Juan José Chacón, agricultor de Pozuelo de Calatrava (Ciudad Real), dedicó buena parte de su vida al cultivo de olivos y cereales, siguiendo la tradición familiar. Sin embargo, hace unos años decidió dar un giro a su explotación y apostar por un cultivo poco habitual.
La decisión cambió por completo su situación económic, y es que entre 2010 y 2016 pasó de obtener unos ingresos cercanos a los 40.000 euros anuales con los cultivos tradicionales a alcanzar unos 650.000 euros gracias al pistacho
«No hay producto en el campo que se iguale a él. Ni en inversión, ni en producción ni en rentabilidad (…) Creímos en el futuro del pistacho y apostamos por él», declaró en ‘Equipo de Investigación’.
En el programa explicó que su finca cuenta con 160 hectáreas plantadas, aunque cada año sigue ampliando terrenos: «Con lo que gano, lo vuelvo a invertir en tierras para pistachos».
Pistachos. / Theo Crazzolara | Unsplash
Lo sorprendente es que todo comenzó con un crédito bancario de apenas 6.000 euros. Chacón afirmó que en pocos años podría alcanzar ingresos de hasta dos millones de euros, gracias al creciente consumo de frutos secos en España y el mundo:: «Si esta explotación sigue al ritmo que la llevamos se puede ir al millón o dos millones de euros, tranquilamente».

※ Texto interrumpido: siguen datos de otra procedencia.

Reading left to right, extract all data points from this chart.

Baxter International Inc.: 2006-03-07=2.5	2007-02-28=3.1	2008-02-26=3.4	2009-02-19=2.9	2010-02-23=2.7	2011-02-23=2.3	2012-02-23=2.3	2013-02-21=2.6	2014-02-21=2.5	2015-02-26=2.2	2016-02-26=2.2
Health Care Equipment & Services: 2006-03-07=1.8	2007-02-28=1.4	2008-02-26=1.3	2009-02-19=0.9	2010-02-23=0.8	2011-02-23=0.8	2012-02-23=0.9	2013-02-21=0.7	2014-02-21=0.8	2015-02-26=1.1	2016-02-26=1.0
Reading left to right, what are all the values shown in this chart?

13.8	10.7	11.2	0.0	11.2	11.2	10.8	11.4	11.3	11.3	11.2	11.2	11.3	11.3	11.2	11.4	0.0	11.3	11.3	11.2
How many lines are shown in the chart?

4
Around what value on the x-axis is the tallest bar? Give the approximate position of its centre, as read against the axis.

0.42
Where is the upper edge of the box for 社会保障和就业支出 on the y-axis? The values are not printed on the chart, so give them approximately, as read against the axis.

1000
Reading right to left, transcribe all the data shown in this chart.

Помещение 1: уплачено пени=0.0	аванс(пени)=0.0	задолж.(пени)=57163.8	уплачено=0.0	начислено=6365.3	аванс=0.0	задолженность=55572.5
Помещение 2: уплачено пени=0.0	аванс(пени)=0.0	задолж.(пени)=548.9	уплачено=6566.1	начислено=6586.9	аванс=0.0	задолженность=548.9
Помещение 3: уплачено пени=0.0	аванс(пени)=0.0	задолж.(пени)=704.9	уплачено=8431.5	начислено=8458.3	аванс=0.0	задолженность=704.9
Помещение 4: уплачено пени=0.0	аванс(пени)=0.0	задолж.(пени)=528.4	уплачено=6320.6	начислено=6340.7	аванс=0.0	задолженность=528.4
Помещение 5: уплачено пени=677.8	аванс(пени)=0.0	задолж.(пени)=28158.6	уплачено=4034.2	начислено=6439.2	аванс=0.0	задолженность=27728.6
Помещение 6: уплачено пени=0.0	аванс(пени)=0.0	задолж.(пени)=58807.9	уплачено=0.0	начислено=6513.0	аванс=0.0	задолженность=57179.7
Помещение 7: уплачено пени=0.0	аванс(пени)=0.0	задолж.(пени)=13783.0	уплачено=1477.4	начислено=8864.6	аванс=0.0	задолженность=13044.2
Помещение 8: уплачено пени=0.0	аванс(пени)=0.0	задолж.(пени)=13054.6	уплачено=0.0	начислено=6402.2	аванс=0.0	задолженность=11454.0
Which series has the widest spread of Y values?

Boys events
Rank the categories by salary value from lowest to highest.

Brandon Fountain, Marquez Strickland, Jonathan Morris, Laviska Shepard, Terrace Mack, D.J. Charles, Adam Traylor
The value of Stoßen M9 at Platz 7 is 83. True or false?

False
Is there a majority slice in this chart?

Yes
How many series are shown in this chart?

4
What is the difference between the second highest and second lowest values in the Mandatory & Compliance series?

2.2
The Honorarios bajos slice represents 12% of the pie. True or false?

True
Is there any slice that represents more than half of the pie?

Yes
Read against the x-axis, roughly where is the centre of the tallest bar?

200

A pesar de los beneficios, el agricultor reconoce que este negocio exige paciencia y capital inicial: «Se puede vivir del pistacho, incluso como un marqués, pero al principio hay que poner mucho dinero. Hay cuatro o cinco años hasta que coge rentabilidad y si lo aguantas, te puedes hacer millonario».

Plantación de pistachos en las fincas que la empresa Foment Agrícola Les Garrigues tiene entre Maials y Llardecans, en Lleida, esta semana. / Joan Altet
Su historia sirve de inspiración para otros agricultores que buscan alternativas más rentables y resistentes que los cultivos tradicionales.